Work to complete> What is needed is every line of the material that contains "maths".
++++ Available records ++++
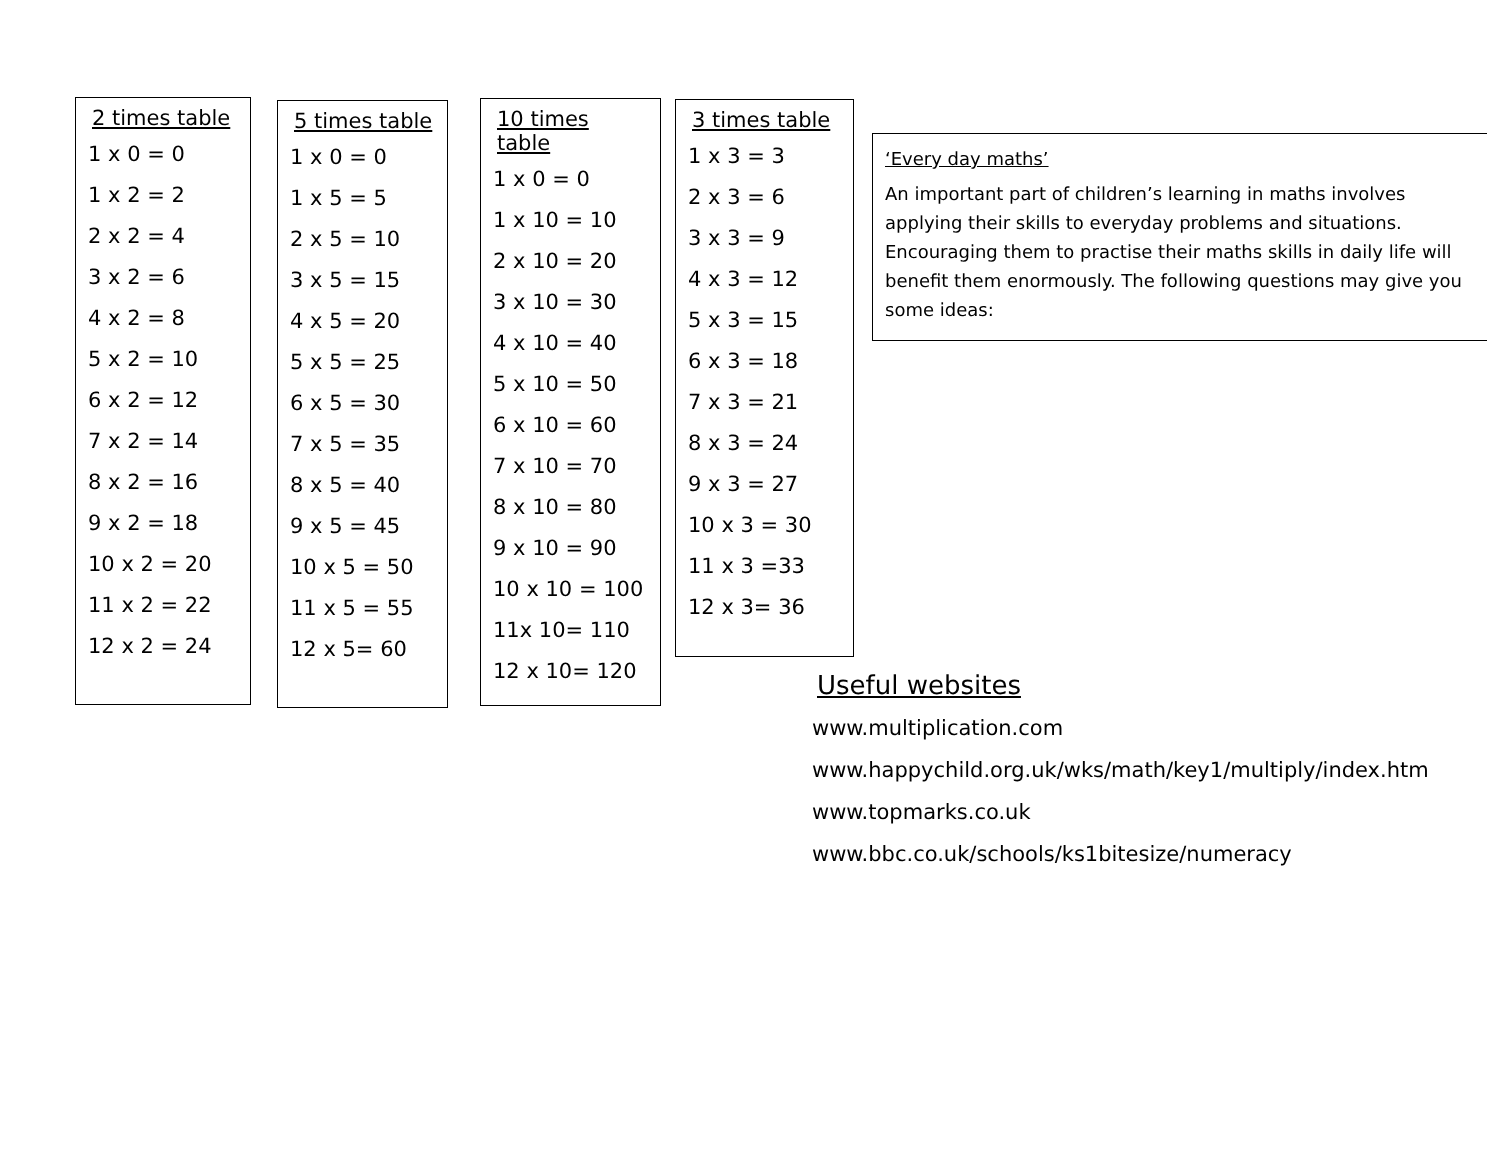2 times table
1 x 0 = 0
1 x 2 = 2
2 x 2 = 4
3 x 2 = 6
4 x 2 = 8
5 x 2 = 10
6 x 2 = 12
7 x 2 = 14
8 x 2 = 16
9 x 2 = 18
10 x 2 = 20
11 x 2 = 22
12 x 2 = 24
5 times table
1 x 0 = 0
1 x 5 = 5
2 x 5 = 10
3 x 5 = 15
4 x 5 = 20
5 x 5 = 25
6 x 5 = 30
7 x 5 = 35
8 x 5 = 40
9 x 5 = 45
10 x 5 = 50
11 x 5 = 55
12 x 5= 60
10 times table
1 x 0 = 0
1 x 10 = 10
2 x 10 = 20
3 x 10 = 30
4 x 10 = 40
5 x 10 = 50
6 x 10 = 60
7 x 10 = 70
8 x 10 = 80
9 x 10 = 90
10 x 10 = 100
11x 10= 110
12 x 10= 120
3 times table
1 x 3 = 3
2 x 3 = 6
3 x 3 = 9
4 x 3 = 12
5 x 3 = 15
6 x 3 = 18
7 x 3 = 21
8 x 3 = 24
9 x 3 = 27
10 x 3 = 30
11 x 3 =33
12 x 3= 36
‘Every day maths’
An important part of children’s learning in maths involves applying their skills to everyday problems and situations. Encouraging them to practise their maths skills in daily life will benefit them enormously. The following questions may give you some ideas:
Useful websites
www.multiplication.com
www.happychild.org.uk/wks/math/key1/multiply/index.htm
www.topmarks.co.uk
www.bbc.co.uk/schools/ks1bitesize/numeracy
++++
Reply to the task>
‘Every day maths’
An important part of children’s learning in maths involves applying their skills to everyday problems and situations. Encouraging them to practise their maths skills in daily life will benefit them enormously. The following questions may give you some ideas:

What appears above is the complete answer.